Exercise goal – Output every line below verbatim, keeping the original order and making no changes.

Data records –
# # # # # # #

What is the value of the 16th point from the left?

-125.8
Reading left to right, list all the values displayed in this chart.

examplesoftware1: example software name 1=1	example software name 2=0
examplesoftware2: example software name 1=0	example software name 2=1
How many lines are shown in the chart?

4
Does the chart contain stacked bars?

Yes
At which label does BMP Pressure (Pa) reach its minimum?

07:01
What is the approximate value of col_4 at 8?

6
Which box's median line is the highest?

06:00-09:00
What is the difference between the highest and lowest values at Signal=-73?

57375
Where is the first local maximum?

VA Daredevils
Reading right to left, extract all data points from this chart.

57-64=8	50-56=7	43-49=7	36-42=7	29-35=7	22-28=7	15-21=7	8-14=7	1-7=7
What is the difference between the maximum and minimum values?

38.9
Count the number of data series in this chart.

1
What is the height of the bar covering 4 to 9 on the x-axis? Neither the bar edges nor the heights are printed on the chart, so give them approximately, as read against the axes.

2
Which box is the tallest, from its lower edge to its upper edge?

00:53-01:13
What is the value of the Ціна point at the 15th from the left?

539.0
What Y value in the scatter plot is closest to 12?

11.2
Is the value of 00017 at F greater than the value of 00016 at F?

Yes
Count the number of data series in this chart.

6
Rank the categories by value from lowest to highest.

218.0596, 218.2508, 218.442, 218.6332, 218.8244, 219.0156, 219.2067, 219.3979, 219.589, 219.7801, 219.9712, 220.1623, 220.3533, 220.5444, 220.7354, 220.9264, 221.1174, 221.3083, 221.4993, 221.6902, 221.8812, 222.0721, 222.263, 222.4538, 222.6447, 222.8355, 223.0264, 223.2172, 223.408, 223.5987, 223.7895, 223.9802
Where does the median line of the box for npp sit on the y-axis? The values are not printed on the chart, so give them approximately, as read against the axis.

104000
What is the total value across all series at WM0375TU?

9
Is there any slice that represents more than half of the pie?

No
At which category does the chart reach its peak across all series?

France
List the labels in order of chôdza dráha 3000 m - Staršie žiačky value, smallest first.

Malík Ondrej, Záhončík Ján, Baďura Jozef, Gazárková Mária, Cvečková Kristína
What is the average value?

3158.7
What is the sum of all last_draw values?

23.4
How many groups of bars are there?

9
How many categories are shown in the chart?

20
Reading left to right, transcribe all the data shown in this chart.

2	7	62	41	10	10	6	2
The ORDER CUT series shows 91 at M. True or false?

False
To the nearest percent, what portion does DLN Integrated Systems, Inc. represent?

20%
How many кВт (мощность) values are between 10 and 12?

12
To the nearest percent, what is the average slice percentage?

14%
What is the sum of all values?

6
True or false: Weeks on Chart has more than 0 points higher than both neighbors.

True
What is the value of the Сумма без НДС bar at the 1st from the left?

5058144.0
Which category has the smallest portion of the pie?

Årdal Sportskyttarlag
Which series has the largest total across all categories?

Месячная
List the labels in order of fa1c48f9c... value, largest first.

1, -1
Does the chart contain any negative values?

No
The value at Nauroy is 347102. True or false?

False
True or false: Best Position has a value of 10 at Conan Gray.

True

# # # # # # #

Result –
What is the value of the 16th point from the left?

-125.8
Reading left to right, list all the values displayed in this chart.

examplesoftware1: example software name 1=1	example software name 2=0
examplesoftware2: example software name 1=0	example software name 2=1
How many lines are shown in the chart?

4
Does the chart contain stacked bars?

Yes
At which label does BMP Pressure (Pa) reach its minimum?

07:01
What is the approximate value of col_4 at 8?

6
Which box's median line is the highest?

06:00-09:00
What is the difference between the highest and lowest values at Signal=-73?

57375
Where is the first local maximum?

VA Daredevils
Reading right to left, extract all data points from this chart.

57-64=8	50-56=7	43-49=7	36-42=7	29-35=7	22-28=7	15-21=7	8-14=7	1-7=7
What is the difference between the maximum and minimum values?

38.9
Count the number of data series in this chart.

1
What is the height of the bar covering 4 to 9 on the x-axis? Neither the bar edges nor the heights are printed on the chart, so give them approximately, as read against the axes.

2
Which box is the tallest, from its lower edge to its upper edge?

00:53-01:13
What is the value of the Ціна point at the 15th from the left?

539.0
What Y value in the scatter plot is closest to 12?

11.2
Is the value of 00017 at F greater than the value of 00016 at F?

Yes
Count the number of data series in this chart.

6
Rank the categories by value from lowest to highest.

218.0596, 218.2508, 218.442, 218.6332, 218.8244, 219.0156, 219.2067, 219.3979, 219.589, 219.7801, 219.9712, 220.1623, 220.3533, 220.5444, 220.7354, 220.9264, 221.1174, 221.3083, 221.4993, 221.6902, 221.8812, 222.0721, 222.263, 222.4538, 222.6447, 222.8355, 223.0264, 223.2172, 223.408, 223.5987, 223.7895, 223.9802
Where does the median line of the box for npp sit on the y-axis? The values are not printed on the chart, so give them approximately, as read against the axis.

104000
What is the total value across all series at WM0375TU?

9
Is there any slice that represents more than half of the pie?

No
At which category does the chart reach its peak across all series?

France
List the labels in order of chôdza dráha 3000 m - Staršie žiačky value, smallest first.

Malík Ondrej, Záhončík Ján, Baďura Jozef, Gazárková Mária, Cvečková Kristína
What is the average value?

3158.7
What is the sum of all last_draw values?

23.4
How many groups of bars are there?

9
How many categories are shown in the chart?

20
Reading left to right, transcribe all the data shown in this chart.

2	7	62	41	10	10	6	2
The ORDER CUT series shows 91 at M. True or false?

False
To the nearest percent, what portion does DLN Integrated Systems, Inc. represent?

20%
How many кВт (мощность) values are between 10 and 12?

12
To the nearest percent, what is the average slice percentage?

14%
What is the sum of all values?

6
True or false: Weeks on Chart has more than 0 points higher than both neighbors.

True
What is the value of the Сумма без НДС bar at the 1st from the left?

5058144.0
Which category has the smallest portion of the pie?

Årdal Sportskyttarlag
Which series has the largest total across all categories?

Месячная
List the labels in order of fa1c48f9c... value, largest first.

1, -1
Does the chart contain any negative values?

No
The value at Nauroy is 347102. True or false?

False
True or false: Best Position has a value of 10 at Conan Gray.

True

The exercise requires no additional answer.